Most of us move through our days with our attention already committed to the next task, the next meeting, the next responsibility, or the next piece of news demanding our response. We become remarkably efficient at scanning our surroundings without truly seeing them. Life becomes something we manage rather than something we inhabit.
Yet the spiritual life begins with attention.
Again and again throughout the Gospels, Jesus notices what others overlook.
He notices the woman who quietly reaches for the hem of his garment. He notices Zacchaeus peering from a tree while everyone else sees only a tax collector. He notices children whom the disciples consider interruptions. He notices hungry crowds, grieving sisters, anxious disciples, blind beggars, lonely strangers, and forgotten widows.
Jesus sees what others miss.
Perhaps that is why those who walked with him gradually learned to notice differently themselves.
Spiritual formation is not simply learning new ideas about God. It is allowing God to reshape the way we perceive the world.
When we begin to pay attention, ordinary moments become invitations.
A conversation lingers in our minds longer than expected.
A neighbor seems quieter than usual.
A hymn suddenly speaks to an old wound.
The first tomato ripens in the garden after weeks of patient tending.
A child asks a question that reveals remarkable wisdom.
The evening sky reminds us that beauty often arrives without announcing itself.
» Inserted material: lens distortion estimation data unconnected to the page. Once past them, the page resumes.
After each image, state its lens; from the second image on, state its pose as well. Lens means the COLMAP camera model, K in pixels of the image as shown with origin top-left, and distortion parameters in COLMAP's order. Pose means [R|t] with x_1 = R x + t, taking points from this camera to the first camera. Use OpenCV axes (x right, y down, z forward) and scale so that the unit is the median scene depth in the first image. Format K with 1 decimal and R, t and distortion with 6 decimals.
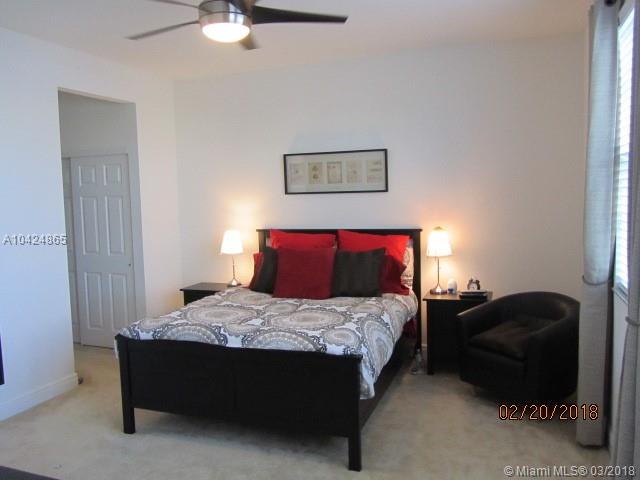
lens RADIAL K [[535.3, 0, 318.8], [0, 535.3, 241.0], [0, 0, 1]] dist [-0.032582, 0.012123]
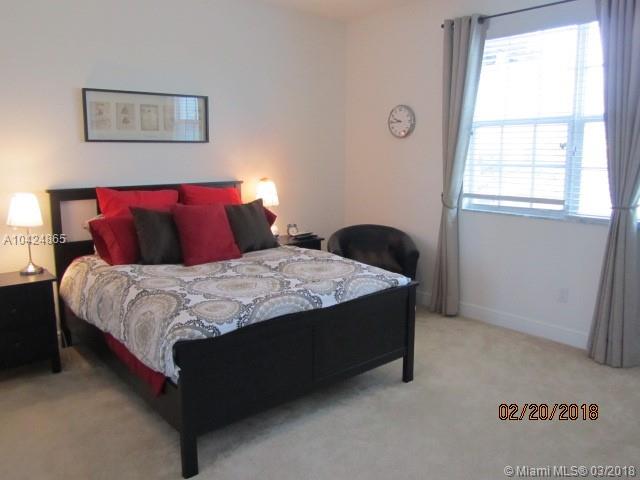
lens RADIAL K [[535.3, 0, 318.8], [0, 535.3, 238.0], [0, 0, 1]] dist [-0.032582, 0.012123]
pose [[0.475467, -0.119568, 0.871570, -0.601584], [0.064899, 0.992788, 0.100793, -0.006630], [-0.877336, 0.008640, 0.479798, 0.363868]]
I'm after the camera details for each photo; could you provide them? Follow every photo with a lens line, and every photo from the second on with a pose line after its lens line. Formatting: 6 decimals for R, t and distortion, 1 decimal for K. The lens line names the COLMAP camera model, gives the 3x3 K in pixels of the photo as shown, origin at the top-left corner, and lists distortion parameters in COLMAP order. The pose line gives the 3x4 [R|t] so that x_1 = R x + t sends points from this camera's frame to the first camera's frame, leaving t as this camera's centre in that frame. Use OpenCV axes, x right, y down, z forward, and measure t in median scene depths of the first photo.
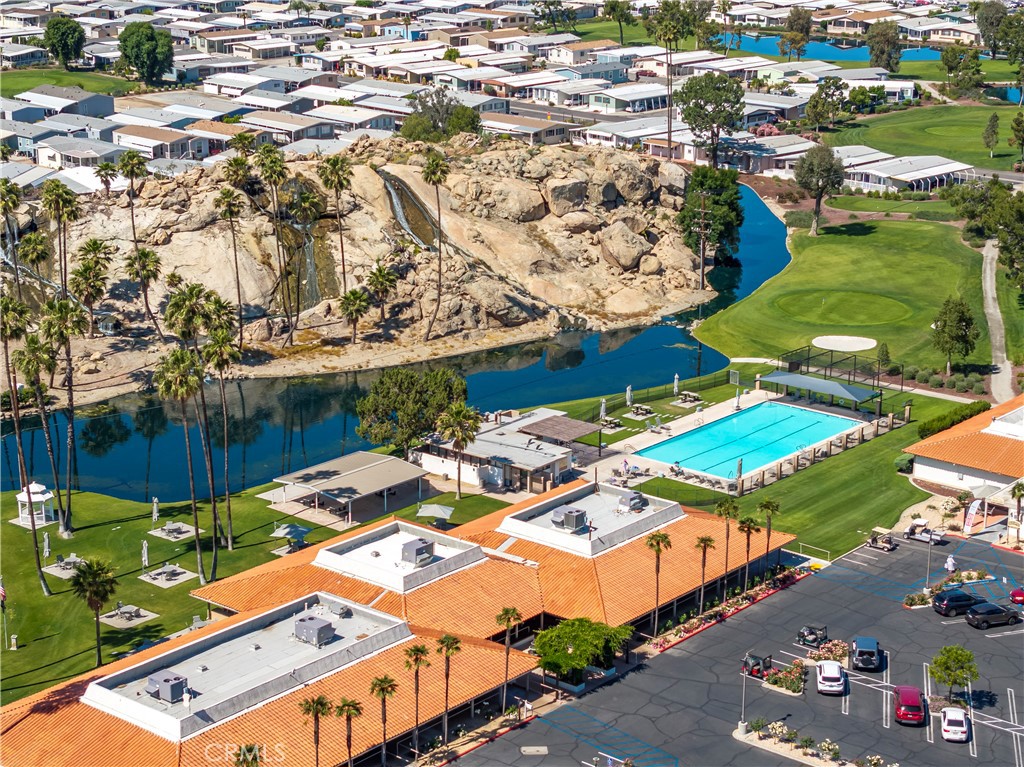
lens RADIAL K [[2052.7, 0, 512.0], [0, 2052.7, 383.5], [0, 0, 1]] dist [0.017129, 0.080042]
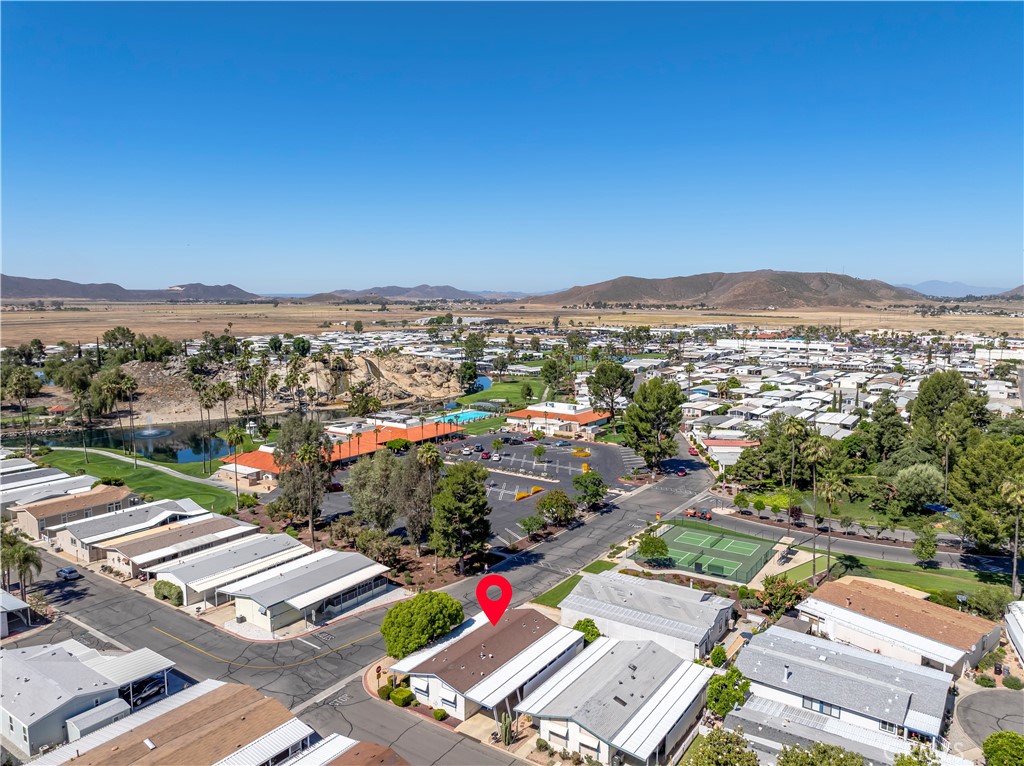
lens RADIAL K [[723.3, 0, 512.0], [0, 723.3, 383.0], [0, 0, 1]] dist [-0.035398, -0.000425]
pose [[0.995571, -0.010150, 0.093468, 0.067957], [0.024976, 0.986988, -0.158845, 0.135367], [-0.090640, 0.160476, 0.982869, -0.181027]]
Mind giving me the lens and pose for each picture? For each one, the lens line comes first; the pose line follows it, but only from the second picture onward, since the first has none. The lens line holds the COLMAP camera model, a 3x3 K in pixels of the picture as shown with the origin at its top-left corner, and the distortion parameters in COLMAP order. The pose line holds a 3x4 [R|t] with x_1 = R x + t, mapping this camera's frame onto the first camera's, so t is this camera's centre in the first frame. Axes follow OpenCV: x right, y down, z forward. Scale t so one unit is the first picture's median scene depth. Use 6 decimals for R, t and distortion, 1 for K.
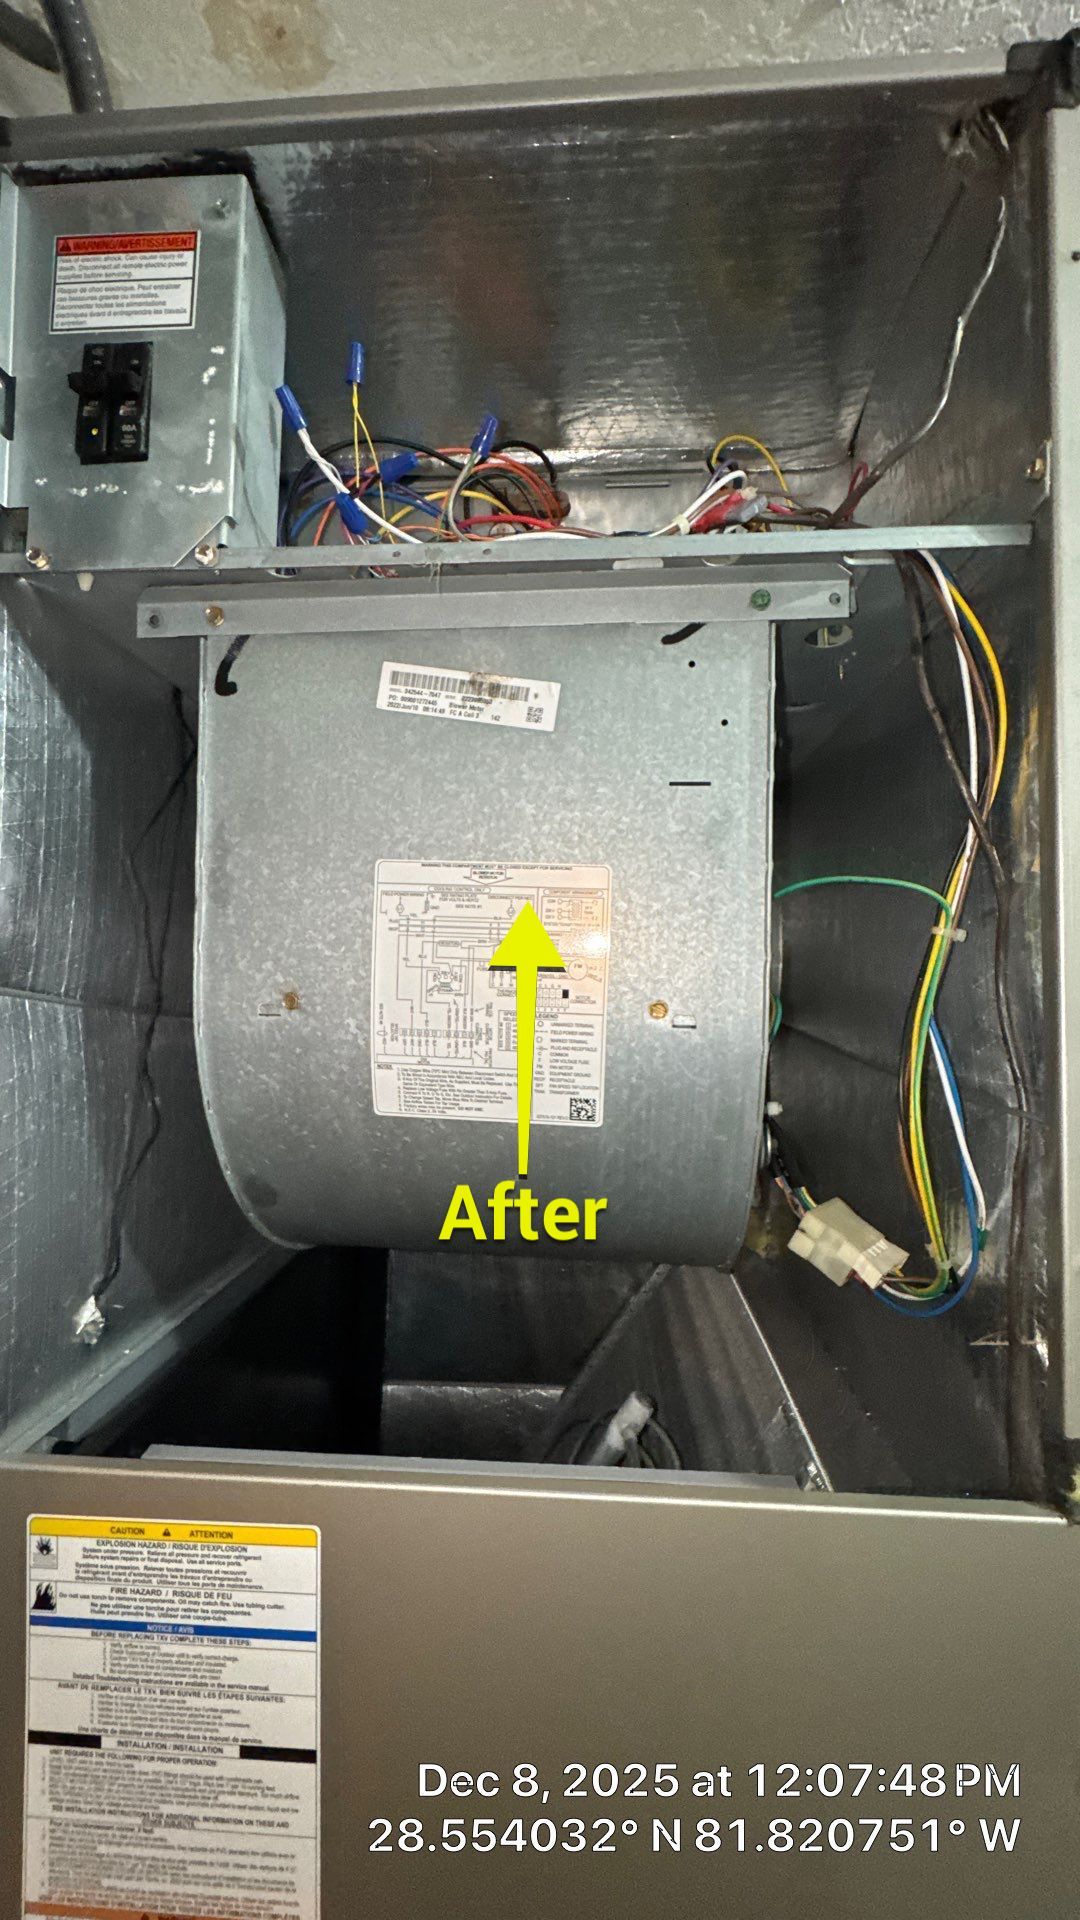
lens RADIAL K [[762.6, 0, 537.1], [0, 762.6, 966.7], [0, 0, 1]] dist [-0.001388, -0.002628]
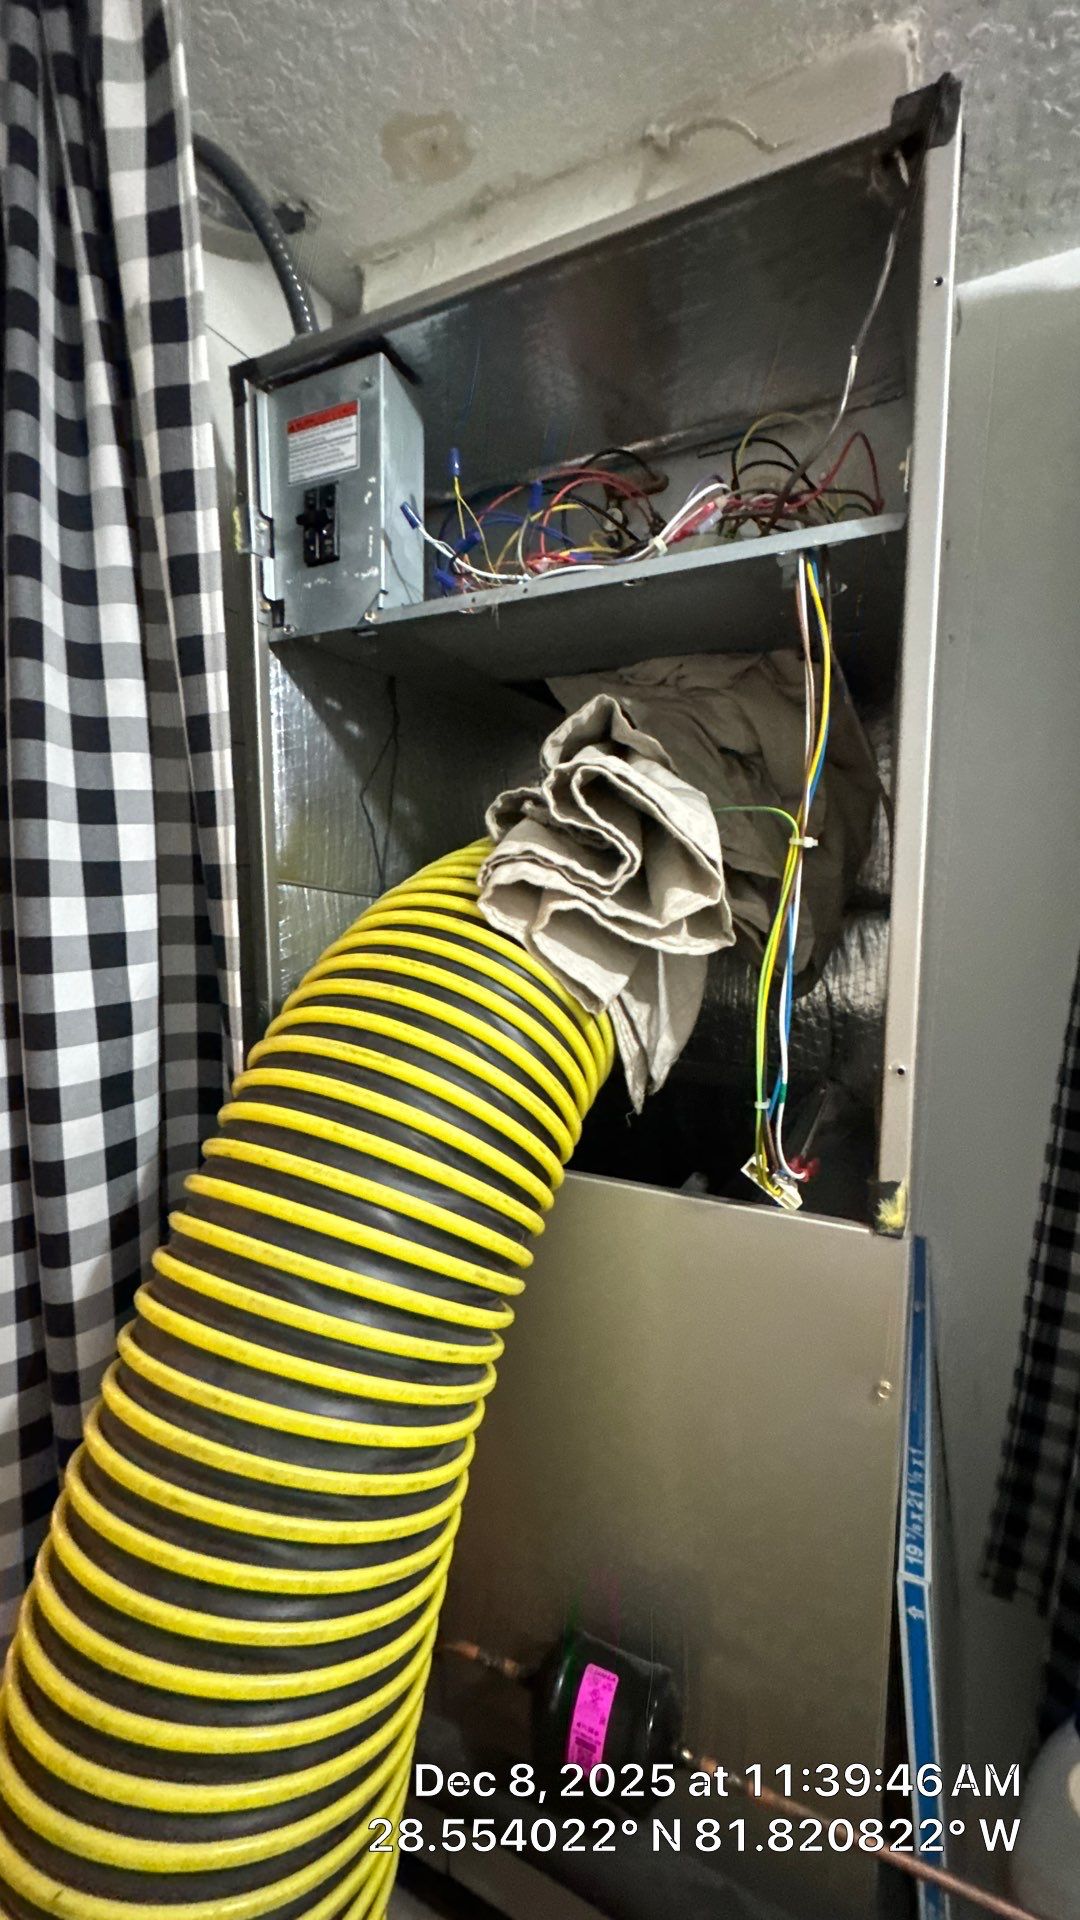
lens RADIAL K [[762.6, 0, 527.7], [0, 762.6, 959.4], [0, 0, 1]] dist [-0.001388, -0.002628]
pose [[0.926329, 0.022956, -0.376016, 0.497452], [0.022664, 0.992938, 0.116452, 0.007129], [0.376034, -0.116395, 0.919266, -0.453685]]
None of these moments demand our attention. They simply wait for it.
The challenge, of course, is that noticing cannot be hurried.
It requires enough margin to pause before moving to the next thing. It asks us to resist the illusion that productivity is the same as purpose. It invites us to believe that paying attention is not a distraction from faithful living but one of its deepest expressions.
This kind of attentiveness also changes the way we encounter one another.
When we truly notice another person, we begin to see more than their role or their usefulness. We become curious about their story. We recognize weariness behind competence, courage beneath uncertainty, hope hidden beneath disappointment. We become slower to judge and quicker to extend grace because we understand that every person carries realities we cannot immediately see.
Perhaps this is one reason the Apostle Paul encourages believers to "look not to your own interests, but to the interests of others." Such attention is not merely an ethical responsibility; it is a spiritual practice. We become more like Christ by learning to see as Christ sees.
Summer offers a unique opportunity to recover this way of living.
The days often stretch a little longer. The pace, while not always slower, may include moments that invite us outdoors, into creation, into conversation, or simply into silence. These are not interruptions to our spiritual lives. They are places where God often chooses to meet us.
The invitation is wonderfully simple.
Notice the bird whose song you have heard every morning but never identified.
Notice the friend whose laughter has become less frequent.
Notice the child who keeps asking to show you something.
Notice the flower that bloomed without your permission.
Notice the places where your own soul feels unusually alive—or unusually weary.
Above all, notice God's quiet faithfulness woven through ordinary days.
The world will always compete for our attention. Headlines will demand urgency. Notifications will insist on immediacy. Deadlines will continue to arrive.
But beneath all of that, the Spirit continues the gentle work of inviting us to see.
Perhaps the deepest question is not whether God is speaking.
Perhaps it is whether we are learning to notice.